His announcement sent the spin machines into overdrive on all sides, frankly. Republicans say he's flip-flopping. And it is a change of position for Senator Obama, no doubt about it. He claims the system is broken and works against Democrats. And that's why he says he's not doing it.

Now, whether you support the move or oppose it, one thing most observers agree on: By doing this, Obama has all but guaranteed himself a big financial edge.

CNN's Candy Crowley has all the "Raw Politics."

[begin video clip]

CROWLEY: If you raise more than a quarter-billion dollars in the primary season, would you limit yourself to $85 million in the fall campaign? Duh.

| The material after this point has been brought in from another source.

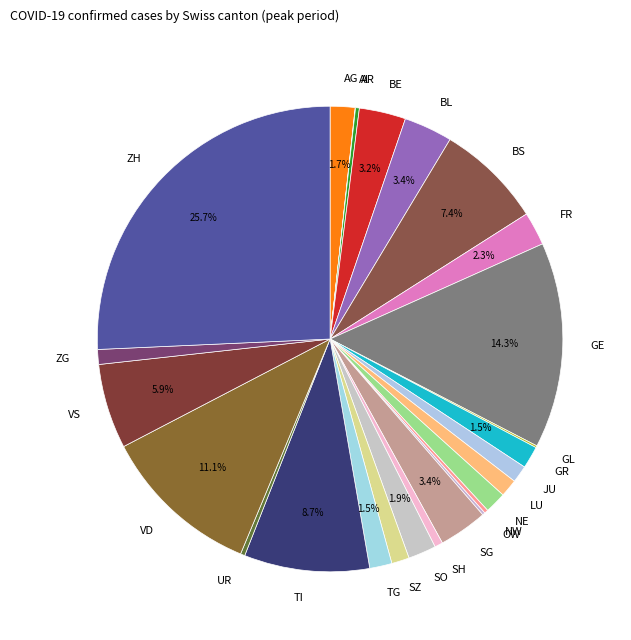

Is the sum of GR and VD greater than half?

No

OBAMA: Hi. This is Barack Obama. I have an important announcement, and I wanted all of you, the people who built this movement from the bottom up, to hear it first. We've made the decision not to participate in the public financing system for the general election.

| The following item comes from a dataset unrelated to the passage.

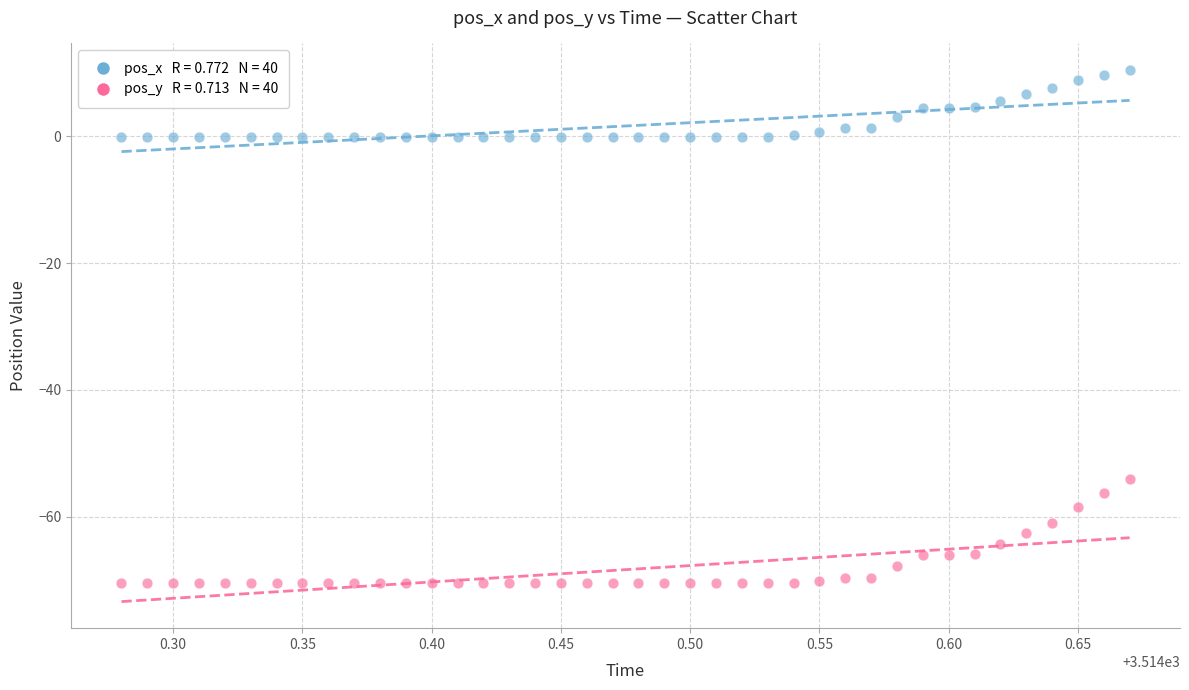

Across all data points, what is the range of X values (max minus min)?

0.4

CROWLEY: In a Web video announcement, which includes a handy donate link, Barack Obama made history. He will become the first presidential nominee to refuse public financing in a general campaign. Legal and expected, all would be OK except for the video trail of this kind of thing, dateline: New Hampshire, April 2007.

OBAMA: I have been a public supporter of public financing since I got into politics.

CROWLEY: And in late November, Obama responded to and then signed a questionnaire, stating, "I will aggressively pursue an agreement with the Republican nominee to preserve a publicly financed general election."

A decided underdog in the money chase, John McCain still believes he has a political issue.

McCAIN: And this is a big deal. It's a big deal. He has completely reversed himself and gone back not on his word to me, but the commitment that he made to the American people. That's disturbing.

CROWLEY: Aboard the very symbolic Straight Talk Express, McCain drew the bright line, telling reporters he will take public funding because he said he would.

McCain's campaign helpfully provided a timeline of Obama's evolution on the subject, while the Republican National Committee plucked some primary quotes from Hillary Clinton shortly after Obama began to send off signals he would opt out of the campaign finance system.

"Now," she said, we're seeing how the words don't even mean what we thought they meant."

Lawyers for both campaigns have slightly different versions on whether there was ever any serious talk about an agreement. But it doesn't change the bottom line. This fall, Obama will be able to spend what he can raise, the fuel he needs as he tries to define himself to a public still learning about him.

The first ad of his general campaign goes up Friday.

OBAMA: And if I have the honor of taking the oath of office as president, it will be with a deep and abiding faith in the country I love.

CROWLEY: Obama's decision not to take public funding is criticized even by some friends as a mistake. And it's hard to spin his position as anything other than a 180. But Obama advisers try. They argue the campaign is the reform everyone talks about, fueled largely by low-dollar donations from donors who don't even expect a thank-you note in return. Candy Crowley, CNN, Washington.